Man sollte über Sport schreiben, über Fußball. Sich über seinen Verein aufregen oder zu den Themen Taktik und Transfers den Dr. Allwiss machen. In meinem Fall wohl eher ersteres, denn mein Verein beziehungsweise Club ist der VfB Stuttgart. Und über den rege ich mich mit kurzen Unterbrechungen schon seit über fünf Jahren wöchentlich in Wort und Schrift auf, davor mindestens nochmal so lang nichtöffentlich. Weil er einem das Fanleben durch unterirdische sportliche Leistungen, unsinnige Personalentscheidungen und stillose Winkelzüge hinter den Kulissen schwer macht und das eben schon seit vielen Jahren. Im Grunde ist es seit 2007, seit der letzten Meisterschaft, kontinuierlich den Bach immer weiter runtergegangen, bis heute, wo wir in der zweiten Liga kicken, herumstümpern eher, und die Spiele wegen Corona bis auf weiteres nicht mehr im Stadion miterleben dürfen, was angesichts der gezeigten Leistungen allerdings durchaus zu verschmerzen ist.

Der VfB also derzeit in den hinteren Reihen sitzend, genauso wie der gesamte Profifußball. Findet zwar statt, aber ohne Fans, ohne das gesamte Trallala drumherum auch, reduziert auf das Spiel. Das im Falle anderer Clubs, zum Beispiel zuletzt Borussia Dortmund gegen den FC Bayern München, dem bisweilen "Germanico" genannten Neo-Klassiker des deutschen Fußballs, immer noch sehr schön sein kann, zumal mit deutlich weniger Schwalben jetzt und ohne die gespielte Entrüstung aller Akteure bei jeder Entscheidung des Schiedsrichters. Das aber nicht mehr wie ein schwarzes Loch alle Schlagzeilen an sich zieht und vereinnahmt.

• [Datenzeilen]
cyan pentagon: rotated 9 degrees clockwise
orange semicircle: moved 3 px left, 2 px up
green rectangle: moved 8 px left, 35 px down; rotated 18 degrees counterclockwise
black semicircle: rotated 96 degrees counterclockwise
==
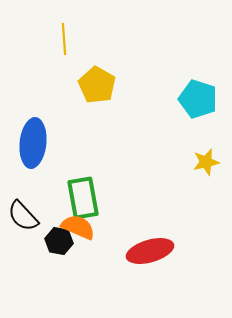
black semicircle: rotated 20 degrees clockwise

• [Arbeitsaufträge]
• 1. Seit welchem Jahr geht es mit dem VfB Stuttgart laut dem Textauszug kontinuierlich bergab?
• 2. Übertragen Sie die Stelle aus dem Textauszug wörtlich, beginnend bei „Der VfB also“ und endend bei „zieht und vereinnahmt.“.

• [Lösungen]
• 1. Seit 2007, dem Jahr der letzten Meisterschaft.

• 2.
Der VfB also derzeit in den hinteren Reihen sitzend, genauso wie der gesamte Profifußball. Findet zwar statt, aber ohne Fans, ohne das gesamte Trallala drumherum auch, reduziert auf das Spiel. Das im Falle anderer Clubs, zum Beispiel zuletzt Borussia Dortmund gegen den FC Bayern München, dem bisweilen "Germanico" genannten Neo-Klassiker des deutschen Fußballs, immer noch sehr schön sein kann, zumal mit deutlich weniger Schwalben jetzt und ohne die gespielte Entrüstung aller Akteure bei jeder Entscheidung des Schiedsrichters. Das aber nicht mehr wie ein schwarzes Loch alle Schlagzeilen an sich zieht und vereinnahmt.